CNONa and 12C/13C in giant stars of 10 open clusters

Context. Evolved low-mass stars (0.8 <= M/M-circle dot <= 2.5) of a wide range of metallicity bear signatures of a non-standard mixing event in their surface abundances of Li, C, and N, and in their C-12/C-13 ratio. A Na overabundance has also been reported in some giants of open clusters but remains controversial. The cause of the extra-mixing has been attributed to thermohaline convection that should take place after the RGB bump for low-mass stars and on the early-AGB for more massive objects. Aims. To track the occurrence of this process over a wide mass range, we derive in a homogeneous way the abundances of C, N, O, and Na, as well as the C-12/C-13 ratio in a sample of 31 giants of 10 open clusters with turn-off masses from 1.7 to 3.1 M-circle dot. The sample includes red giants, clump giants, and early-AGB stars. We study the observational behavior of the abundances as well as the possible correlations between different elements and between the chemical abundances and stellar mass. Methods. A model atmosphere analysis is conducted using high signal-to-noise ratio, high-resolution FEROS and EMMI spectra. We derive atmospheric parameters using Fe I and Fe II lines. We calculate abundances for Na, C, N, and O, as well as the C-12/C-13 ratio using spectral synthesis. For the elements Mg, Ca, Si, Sc, Ti, V, Cr, Co, and Ni, abundances are derived using equivalent widths. Results. A group of first ascent red giants with M/M-circle dot <= 2.5 exhibits lower [N/C] ratios than those measured in clump giants of the same mass range, suggesting an additional increase in the [N/C] ratio after the first dredge-up. The sodium abundances corrected from NLTE are found to be about solar. [Na/Fe] shows a slight increase of 0.10 dex as a function of stellar mass in the 1.8 to 3.2 M-circle dot range covered by our sample, in agreement with standard first dredge-up predictions.
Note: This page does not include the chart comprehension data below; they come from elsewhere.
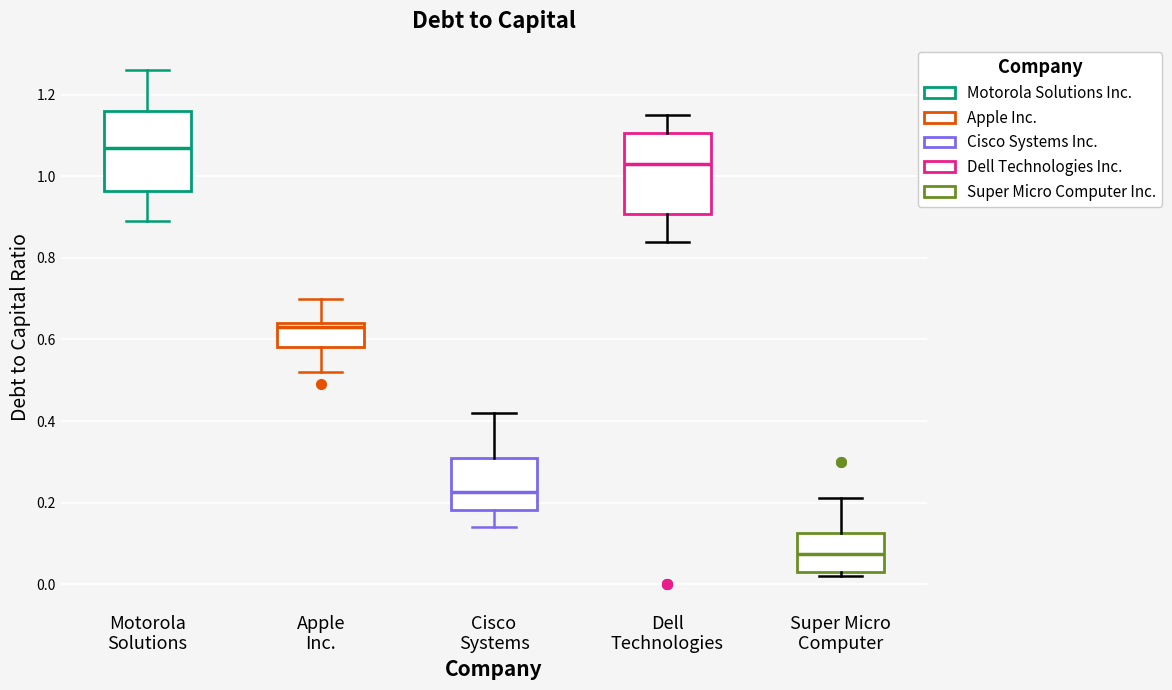

Reading left to right, transcribe this box plot: for each box, give where its median line is, the range the box spans, and where its two whiskers end, as read against the y-axis. The values are not printed on the chart, so give them approximately, as read against the axis.

Motorola Solutions: median 1.08, box 0.96 to 1.16, whiskers 0.90 to 1.26
Apple Inc.: median 0.64 (just below the box's upper edge), box 0.58 to 0.64, whiskers 0.52 to 0.70
Cisco Systems: median 0.22, box 0.18 to 0.32, whiskers 0.14 to 0.42
Dell Technologies: median 1.04, box 0.90 to 1.10, whiskers 0.84 to 1.16
Super Micro Computer: median 0.08, box 0.04 to 0.12, whiskers 0.02 to 0.22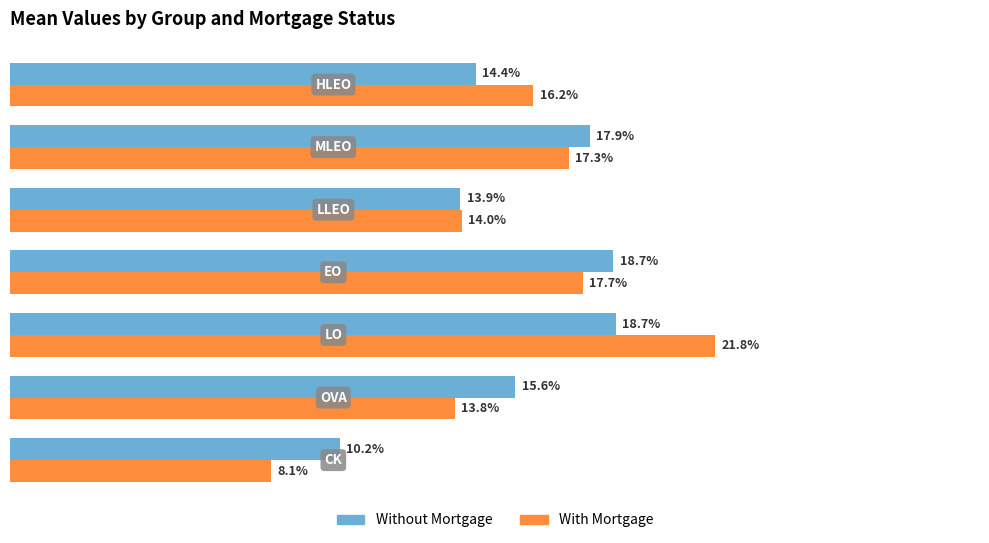

What are all the series names shown in the legend?

Without Mortgage, With Mortgage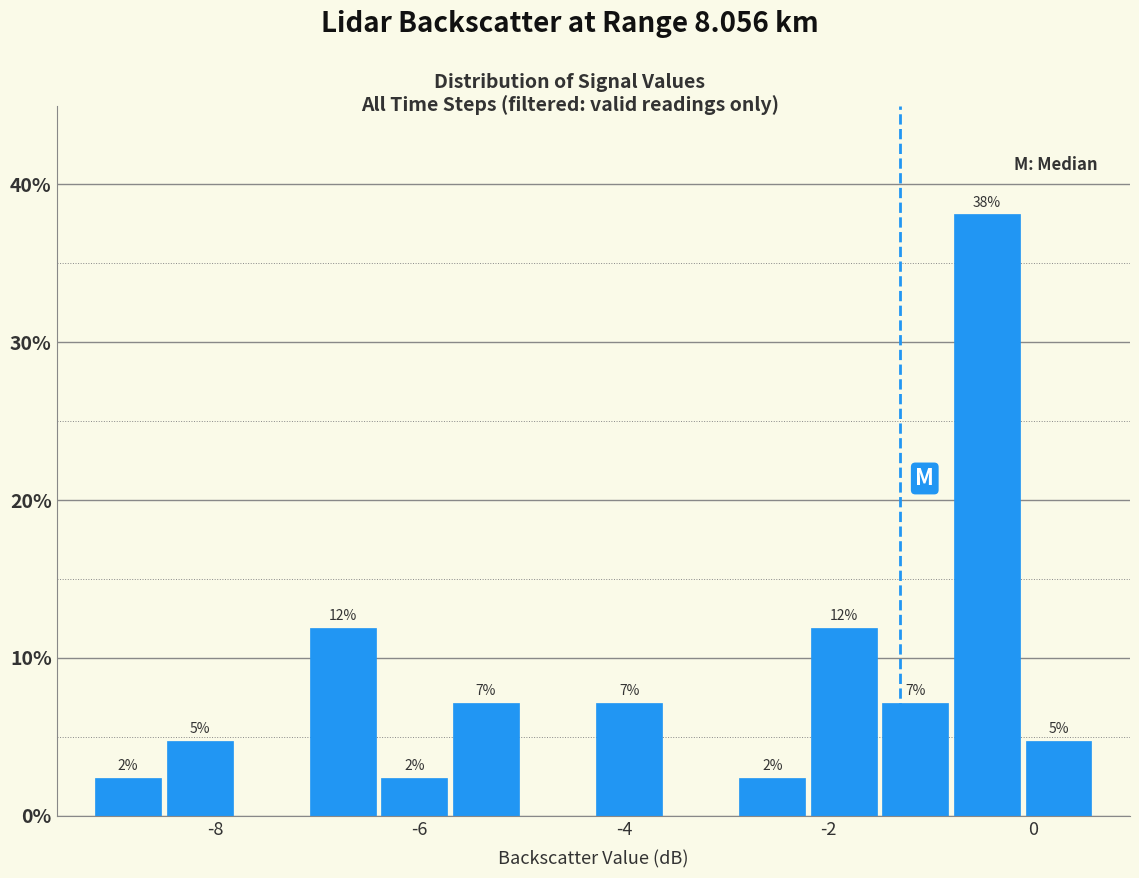

Around what value on the x-axis is the tallest bar? Give the approximate position of its centre, as read against the axis.

-0.4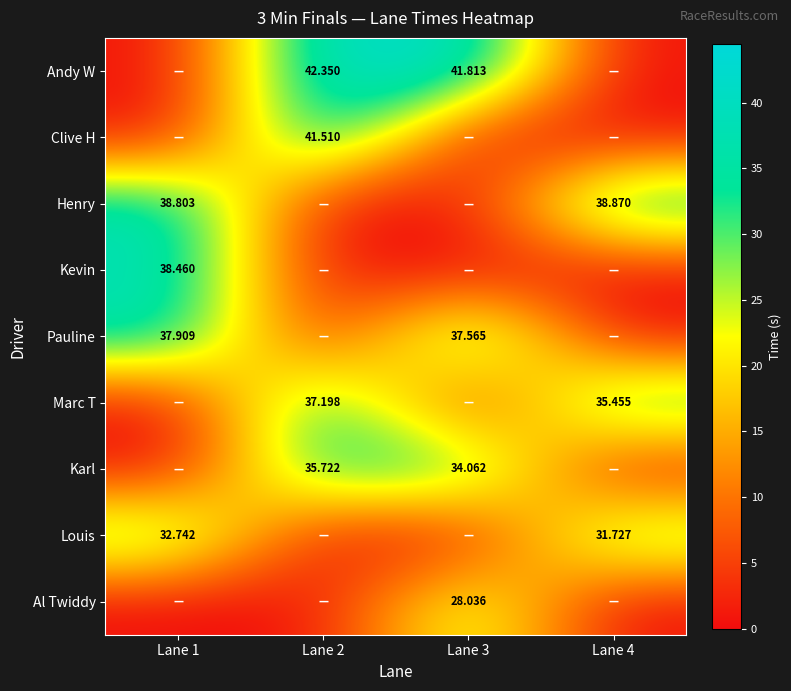

Is the value of Louis at Lane 4 greater than the value of Kevin at Lane 1?

No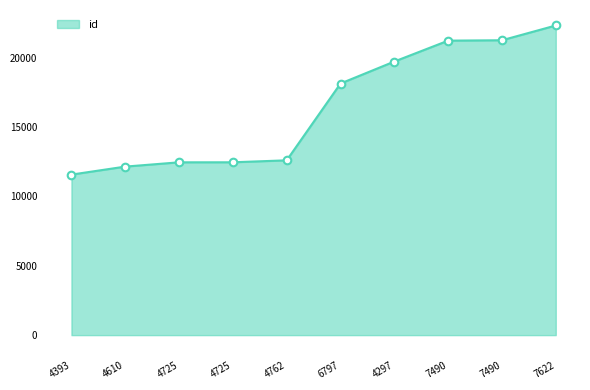

What is the change in value from 4610 to 4725?

+311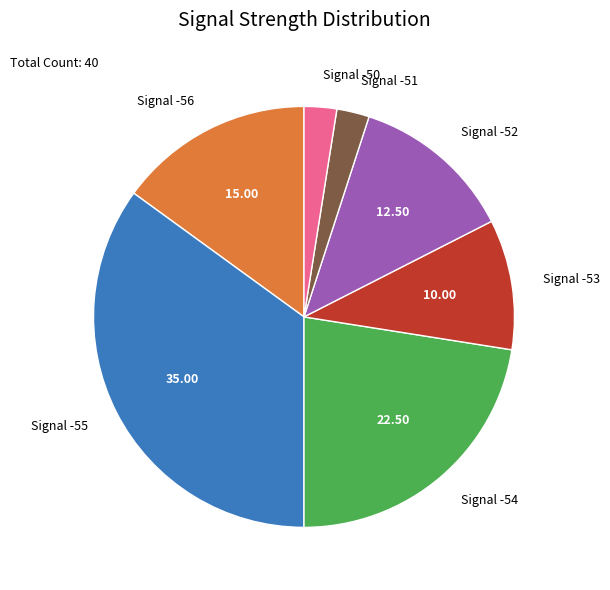

What is the ratio of the value at Signal -52 to the value at Signal -56?

0.8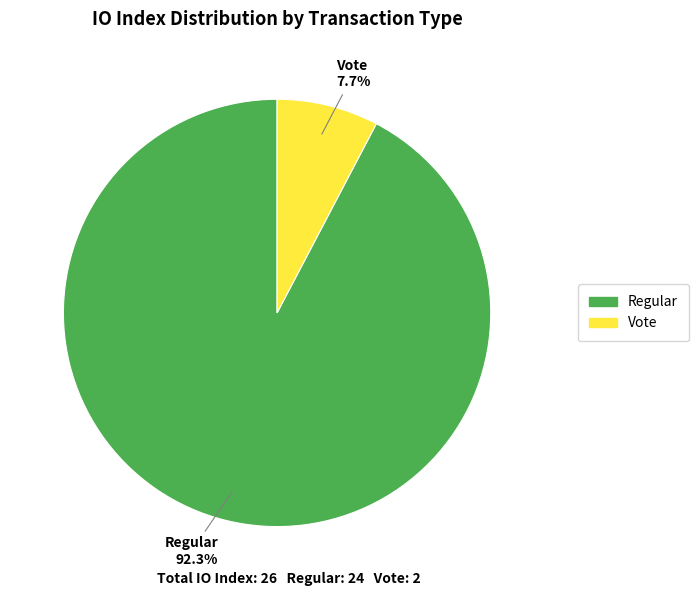

How much of the chart is everything except Regular?

7.7%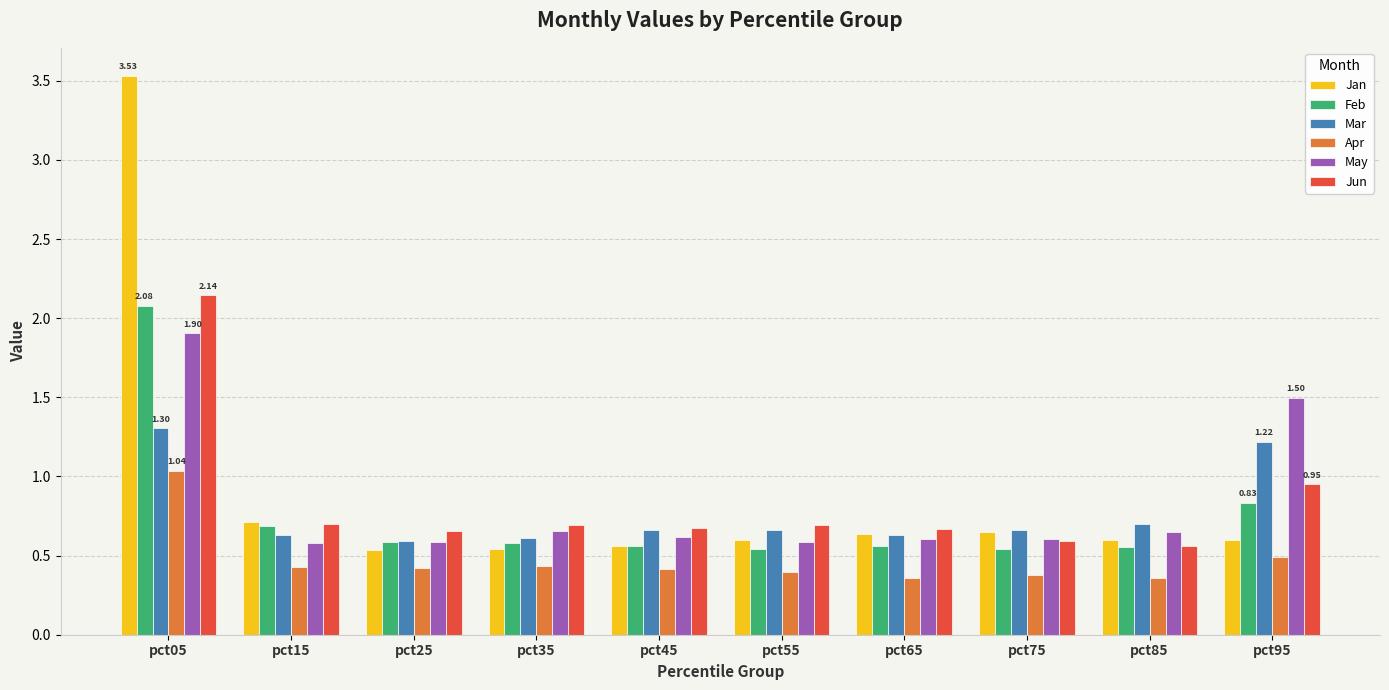

The value of Jun at pct75 is 0.8. True or false?

False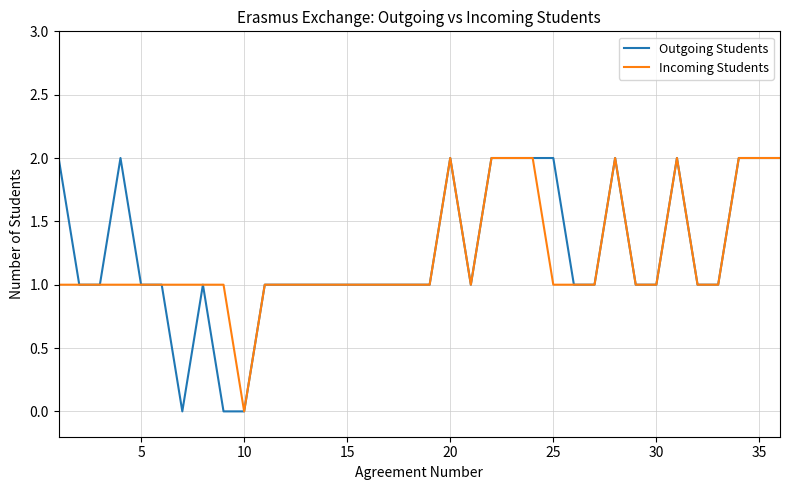

How many distinct data groups are displayed?

2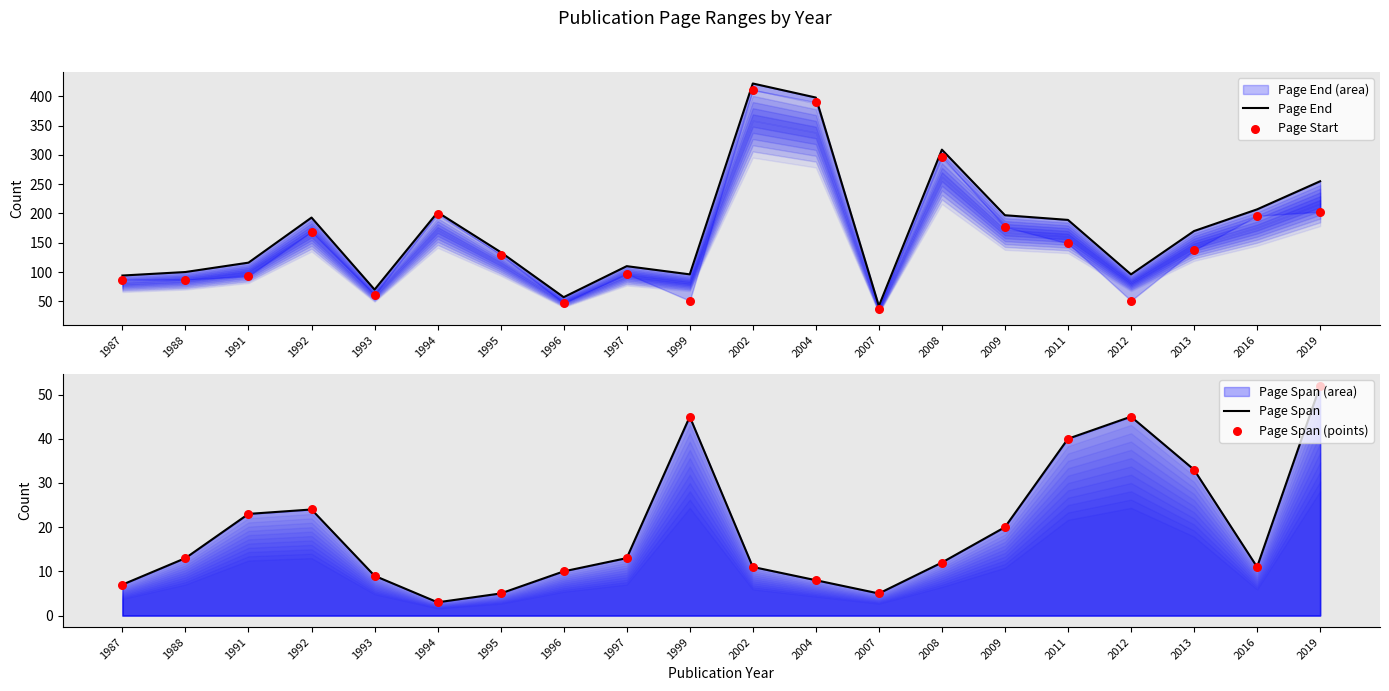

Which series contains the lowest Y value?

Page Span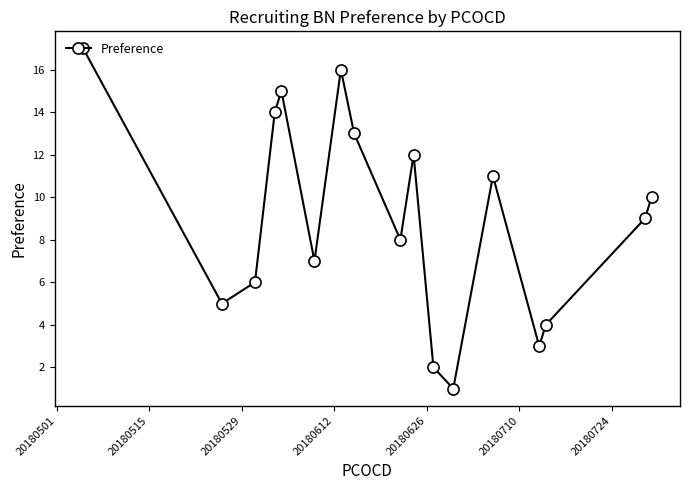

What is the difference between the maximum and minimum values?

16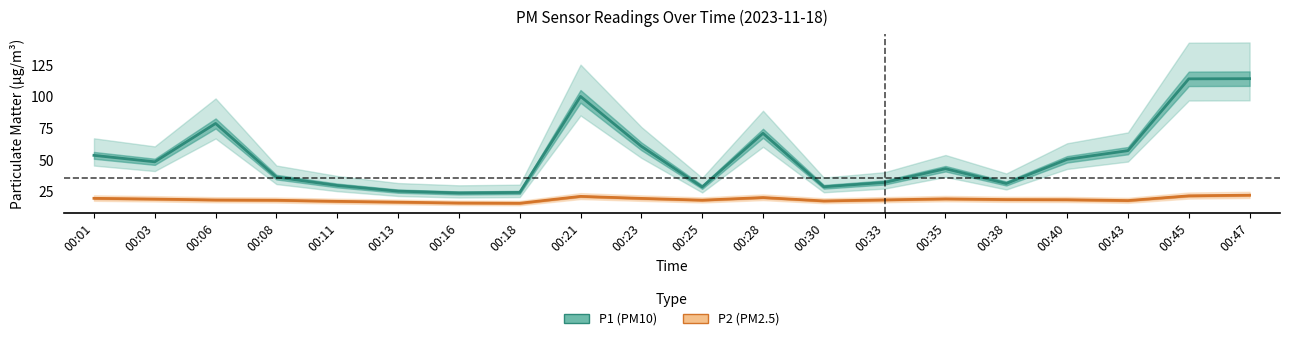

At which category is the sum across all series the highest?

00:47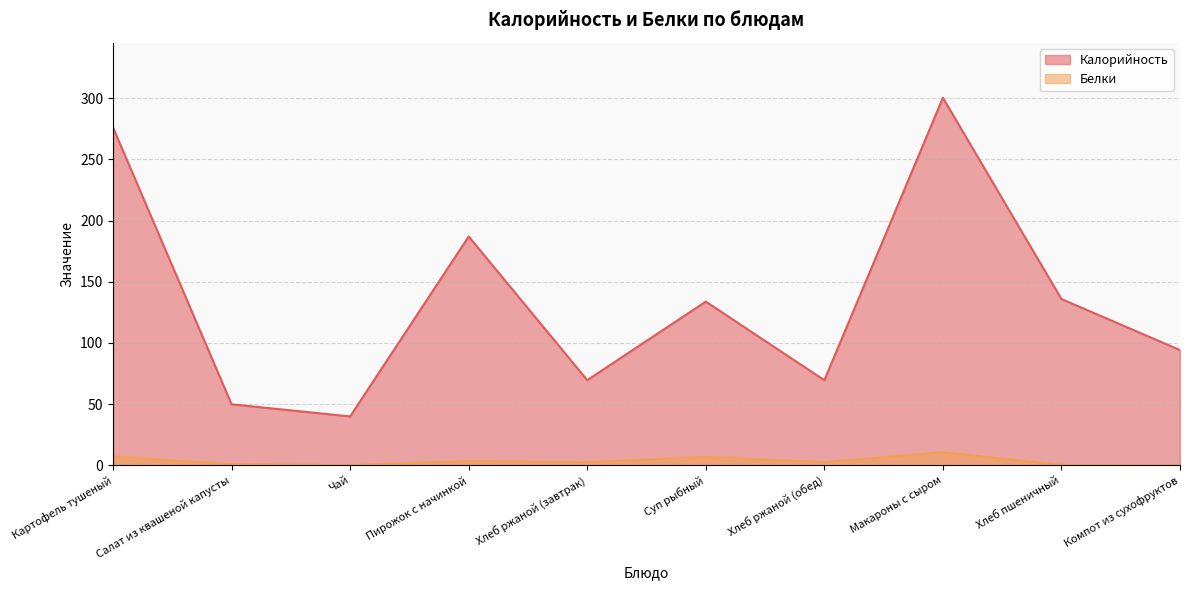

True or false: Калорийность and Белки cross at least once.

False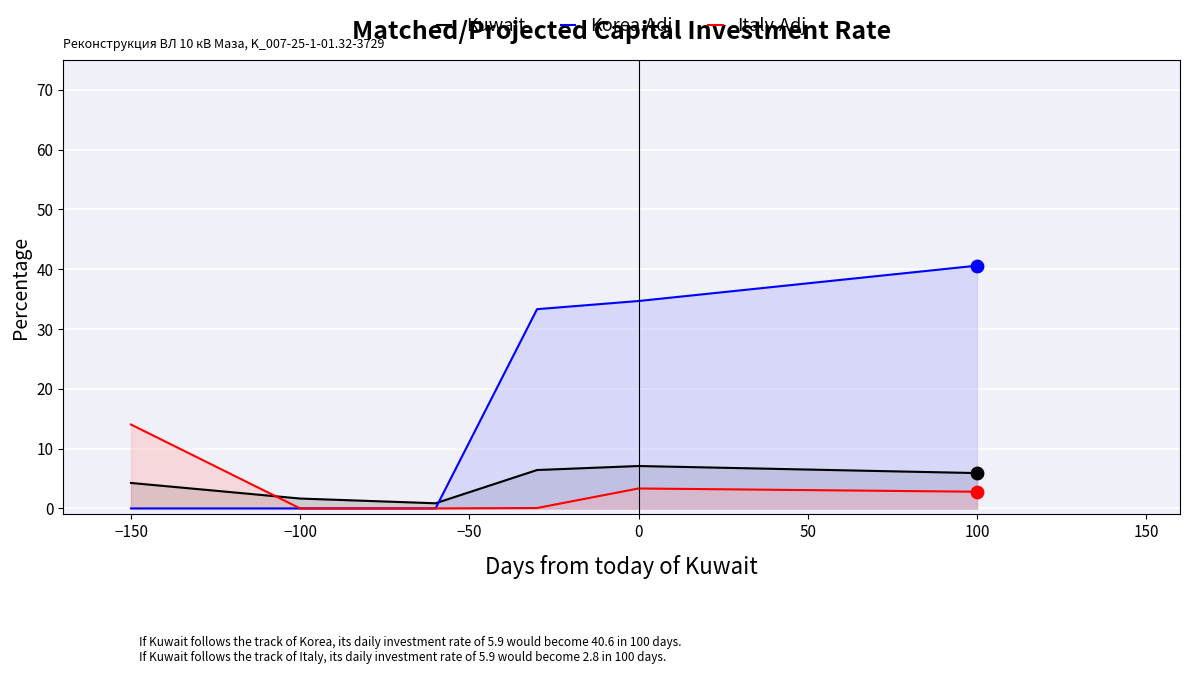

Which series contains the lowest Y value?

Korea.Adj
Our results do not support previous claims of sodium overabundances as high as +0.60 dex. An anti-correlation between C-12/C-13 and turn-off mass is identified and interpreted as being caused by a post-bump thermohaline mixing. Moreover, we find low C-12/C-13 ratios in a few intermediate-mass early-AGB stars, confirming that an extra-mixing process also operates in stars that do not experienced the RGB bump. In this case, the extra-mixing possibly acts on the early-AGB, in agreement with theoretical expectations for thermohaline mixing.